Exam stress and anxiety can be combatted and minimized

Let’s face it: stress hits most people at some point or another. Students pride themselves on their ability to stay up late studying, to keep up with social networking and to attend events during crunch time. Drowned in activity, they forget to come up for air and end up tumbling into anxiety and despair.

Stress creates a fight-or-flight response by preparing the body physically and cognitively to detect and deal with threats to our well being. In extreme circumstances, the body responds by breathing faster, which leads to hyperventilation. When students experience anxiety, cortisol and adrenaline flood their bloodstream, which cause muscles to tighten and vessels to constrict.

The hormones released during anxiety weaken the body’s immunity and put the victim at risk of becoming ill, which does not bode well if the student has an exam coming up. According to The American Psychological Association, stress is a top health concern for U.S. teens in high school. Most psychologists believe that if the students don’t learn healthy ways to manage that stress now, it could have serious long-term health implications.

Although the body’s response can have negative effects, having a healthy level of stress is good. For example, a manageable amount of pressure could lead to higher academic performance by increasing motivation and setting goals. Stress shows that people care and value things, which creates a feeling of accomplishment once the goal is completed.

According to researchers Gregory J. Cizek and Samantha S. Burg, 25 to 40 percent of students are affected by exam stress and those that are typically perform 12 percent lower than their non-anxious peers.

The good news is that stress is manageable. In the midst of a pile of work, it is important to see things in perspective. Step back, take a deep breath and decide what’s really important. Then, make a schedule and start working. Study with friends, but remember to collaborate rather than compete. Most importantly, change your location. People need variety in their study habitats. A new location provides fresh, inspirational vibes that help students focus.

Try maintaining a positive mindset. Positive thinking enhances students’ ability to perform on tests. When students grow anxious, they start thinking negatively. Talking oneself out of a discouraging mentality distracts attention from what is making a student stressed.

When taking tests there are concrete ways to lessen stress. Prioritize problems on the test. If something is unknown, put a question mark next to it and come back when everything else is done. Focusing on one problem often causes the mind to think failure is inevitable.

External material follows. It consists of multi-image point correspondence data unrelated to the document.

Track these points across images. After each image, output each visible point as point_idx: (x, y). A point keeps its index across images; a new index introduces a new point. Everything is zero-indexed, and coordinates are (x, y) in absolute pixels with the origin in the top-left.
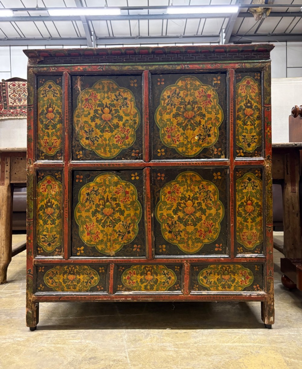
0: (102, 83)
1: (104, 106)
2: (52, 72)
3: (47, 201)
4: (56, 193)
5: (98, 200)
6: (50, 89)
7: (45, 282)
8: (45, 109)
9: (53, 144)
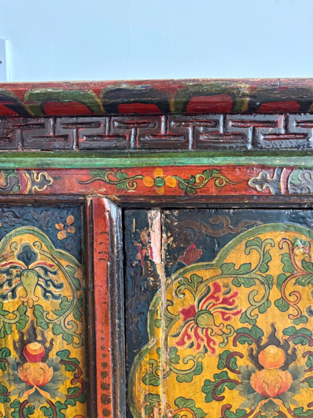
0: (260, 244)
1: (264, 340)
2: (30, 194)
6: (27, 264)
8: (11, 348)
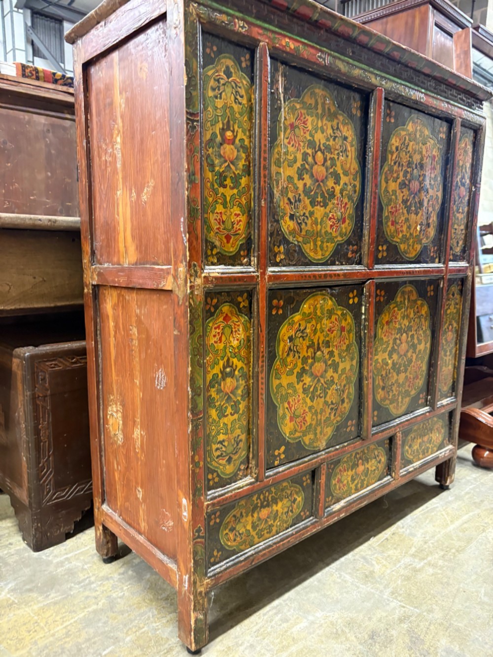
0: (315, 94)
1: (317, 149)
2: (237, 33)
3: (224, 365)
4: (240, 342)
5: (305, 349)
6: (228, 78)
7: (222, 541)
9: (233, 227)
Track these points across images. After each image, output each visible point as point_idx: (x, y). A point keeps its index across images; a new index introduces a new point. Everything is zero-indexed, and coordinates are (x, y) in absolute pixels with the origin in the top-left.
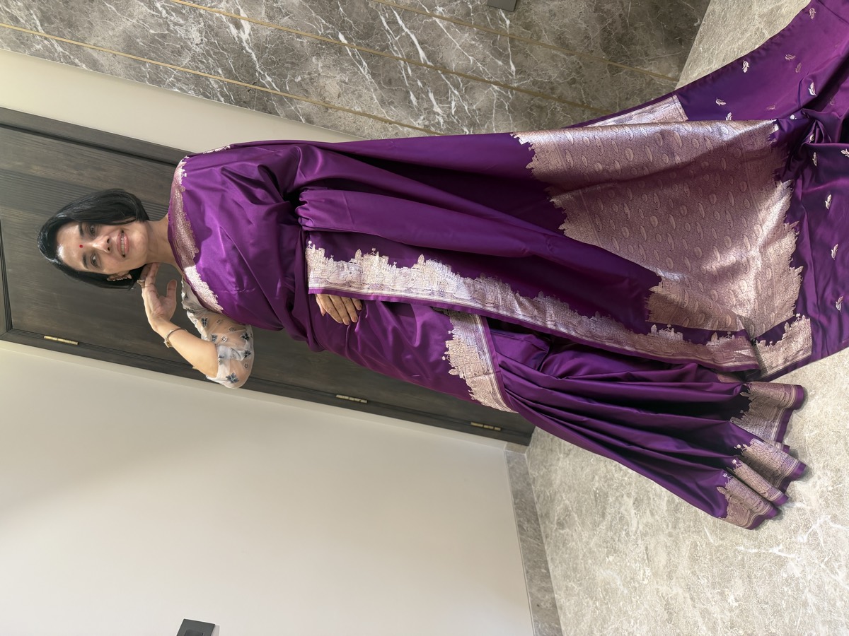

Don’t try to be perfect: it’s great when students succeed, but failure is bound to happen. Take that failure and do better on the next test.

Don’t rush with tests. Spend enough time on each problem but make sure not to spend too much time. Save time to go over the test 5 minutes before the end.

Plan things out. Make sure to sleep well the night before a major test and eat a healthy breakfast. Pick a seat away from doors to avoid distraction. Plan out how much time you have and how long to spend on each problem.

Stress does not need to be a daunting set-back when you have the proper tools to understand and manage it.